A Grubhub driver’s misclassification win could have a big impact on the gig economy despite the small financial award, plus other joint employment and misclassification cases.

Grubhub. Grubhub driver Raef Lawson was awarded only $65.11 when a US magistrate judge found the delivery company misclassified him as an independent contractor. But the ruling could have a big impact on the gig economy, Bloomberg reported.

Lawson worked as a restaurant delivery driver for Grubhub in Southern California for four months in late 2015 and 2016. He asserted that Grubhub improperly classified him as an independent contractor and therefore violated California’s minimum wage, overtime and employee expense reimbursement laws.

In what was then heralded as the first federal court decision on whether workers in the gig economy are employees, US Magistrate Judge Jacqueline Scott Corley in February 2018 found Lawson to be an independent contractor. The original ruling predated the California Supreme Court’s Dynamex ruling, which redefined employee classification in the state.

Last week, Scott Corley reversed course, finding that Lawson met California’s definition of an employee in several ways, including that his work for the company was “not outside its usual course of business.”

The case’s outcome may determine whether drivers qualify under California’s law to be reimbursed for their personal vehicle expenses and make claims retroactively, Bloomberg reported.

“Raef Lawson is the first gig worker in America to be declared an employee by a court for wage law purposes,” said Shannon Liss-Riordan, the driver’s attorney. Liss-Riordan has brought other independent contractor misclassification lawsuits against gig economy companies.

Joint employment. The US Department of Labor’s Wage and Hour Division determined two Maryland construction firms were joint employers in an arrangement through which leased workers’ hours would be split between the companies’ records in order to avoid paying overtime. The companies must pay $135,124 in back wages to the 42 workers affected, an equal amount in liquidated damages and $19,522 in civil penalties.

According to a WHD investigation, Jordi Construction provided leased workers to augment Stark Truss Baltimore’s workforce. Once the workers reached 40 hours in a workweek for Jordi Construction at Stark Truss Baltimore’s worksite, they were directed to work additional hours under Stark Truss Baltimore. This arrangement led to the joint employers willfully paying affected employees straight time instead of the required overtime premium for hours worked over 40 in a workweek, a violation of the Fair Labor Standards Act.

Under the FLSA, joint employment applies when an employee is employed by two or more employers such that the employers are responsible, both individually and jointly, for compliance with federal labor laws.

“These employers illegally used their employee lease agreement to intentionally avoid paying overtime wages,” said Wage and Hour Division Assistant District Director Linamarie Martinez in Hyattsville, Maryland. “The division will hold companies accountable when they don’t meet their obligations under the law.”

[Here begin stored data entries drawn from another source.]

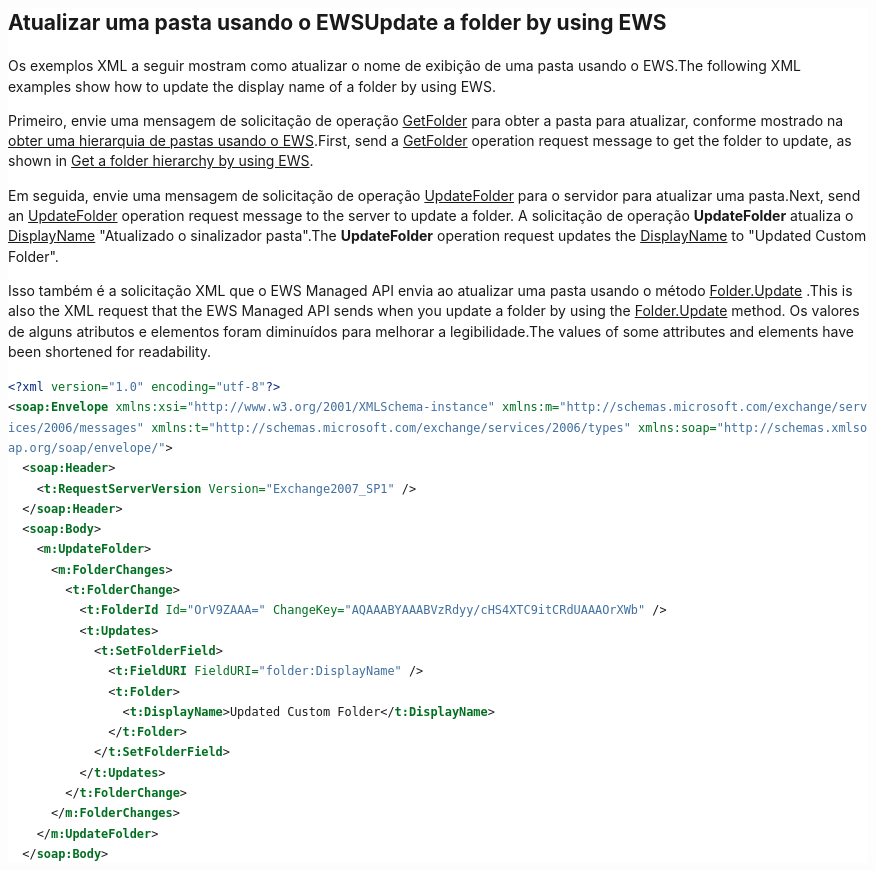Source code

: ## <a name="update-a-folder-by-using-ews"></a><span data-ttu-id="d9ea7-204">Atualizar uma pasta usando o EWS</span><span class="sxs-lookup"><span data-stu-id="d9ea7-204">Update a folder by using EWS</span></span>
<span data-ttu-id="d9ea7-205"><a name="bk_updatefolderews"> </a></span><span class="sxs-lookup"><span data-stu-id="d9ea7-205"></span></span>

<span data-ttu-id="d9ea7-206">Os exemplos XML a seguir mostram como atualizar o nome de exibição de uma pasta usando o EWS.</span><span class="sxs-lookup"><span data-stu-id="d9ea7-206">The following XML examples show how to update the display name of a folder by using EWS.</span></span>
  
<span data-ttu-id="d9ea7-207">Primeiro, envie uma mensagem de solicitação de operação [GetFolder](http://msdn.microsoft.com/library/355bcf93-dc71-4493-b177-622afac5fdb9%28Office.15%29.aspx) para obter a pasta para atualizar, conforme mostrado na [obter uma hierarquia de pastas usando o EWS](#bk_getfolderhierarchyews).</span><span class="sxs-lookup"><span data-stu-id="d9ea7-207">First, send a [GetFolder](http://msdn.microsoft.com/library/355bcf93-dc71-4493-b177-622afac5fdb9%28Office.15%29.aspx) operation request message to get the folder to update, as shown in [Get a folder hierarchy by using EWS](#bk_getfolderhierarchyews).</span></span>
  
<span data-ttu-id="d9ea7-208">Em seguida, envie uma mensagem de solicitação de operação [UpdateFolder](http://msdn.microsoft.com/library/3494c996-b834-4813-b1ca-d99642d8b4e7%28Office.15%29.aspx) para o servidor para atualizar uma pasta.</span><span class="sxs-lookup"><span data-stu-id="d9ea7-208">Next, send an [UpdateFolder](http://msdn.microsoft.com/library/3494c996-b834-4813-b1ca-d99642d8b4e7%28Office.15%29.aspx) operation request message to the server to update a folder.</span></span> <span data-ttu-id="d9ea7-209">A solicitação de operação **UpdateFolder** atualiza o [DisplayName](http://msdn.microsoft.com/library/42c04f3b-abaa-4197-a3d6-d21677ffb1c0%28Office.15%29.aspx) "Atualizado o sinalizador pasta".</span><span class="sxs-lookup"><span data-stu-id="d9ea7-209">The **UpdateFolder** operation request updates the [DisplayName](http://msdn.microsoft.com/library/42c04f3b-abaa-4197-a3d6-d21677ffb1c0%28Office.15%29.aspx) to "Updated Custom Folder".</span></span> 
  
<span data-ttu-id="d9ea7-210">Isso também é a solicitação XML que o EWS Managed API envia ao atualizar uma pasta usando o método [Folder.Update](http://msdn.microsoft.com/pt-br/library/microsoft.exchange.webservices.data.folder.update%28v=exchg.80%29.aspx) .</span><span class="sxs-lookup"><span data-stu-id="d9ea7-210">This is also the XML request that the EWS Managed API sends when you update a folder by using the [Folder.Update](http://msdn.microsoft.com/pt-br/library/microsoft.exchange.webservices.data.folder.update%28v=exchg.80%29.aspx) method.</span></span> <span data-ttu-id="d9ea7-211">Os valores de alguns atributos e elementos foram diminuídos para melhorar a legibilidade.</span><span class="sxs-lookup"><span data-stu-id="d9ea7-211">The values of some attributes and elements have been shortened for readability.</span></span> 
  
```XML
<?xml version="1.0" encoding="utf-8"?>
<soap:Envelope xmlns:xsi="http://www.w3.org/2001/XMLSchema-instance" xmlns:m="http://schemas.microsoft.com/exchange/services/2006/messages" xmlns:t="http://schemas.microsoft.com/exchange/services/2006/types" xmlns:soap="http://schemas.xmlsoap.org/soap/envelope/">
  <soap:Header>
    <t:RequestServerVersion Version="Exchange2007_SP1" />
  </soap:Header>
  <soap:Body>
    <m:UpdateFolder>
      <m:FolderChanges>
        <t:FolderChange>
          <t:FolderId Id="OrV9ZAAA=" ChangeKey="AQAAABYAAABVzRdyy/cHS4XTC9itCRdUAAAOrXWb" />
          <t:Updates>
            <t:SetFolderField>
              <t:FieldURI FieldURI="folder:DisplayName" />
              <t:Folder>
                <t:DisplayName>Updated Custom Folder</t:DisplayName>
              </t:Folder>
            </t:SetFolderField>
          </t:Updates>
        </t:FolderChange>
      </m:FolderChanges>
    </m:UpdateFolder>
  </soap:Body>
```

Misclassification. The DOL alleges that Medi-Wheels of the Palm Beaches Inc. — a company providing non-emergency and emergency medical transportation services to patients in South Florida and Florida’s west coast — misclassified 46 of its drivers as independent contractors and violated minimum wage, overtime and recordkeeping provisions of the Fair Labor Standards Act. The complaint seeks back wages resulting from these violations from June 2020 through Dec. 1, 2022, and for violations continuing after Dec. 1, 2022, through present, for current and former employees listed in the complaint as well as liquidated damages and an injunction against future violations of the FLSA.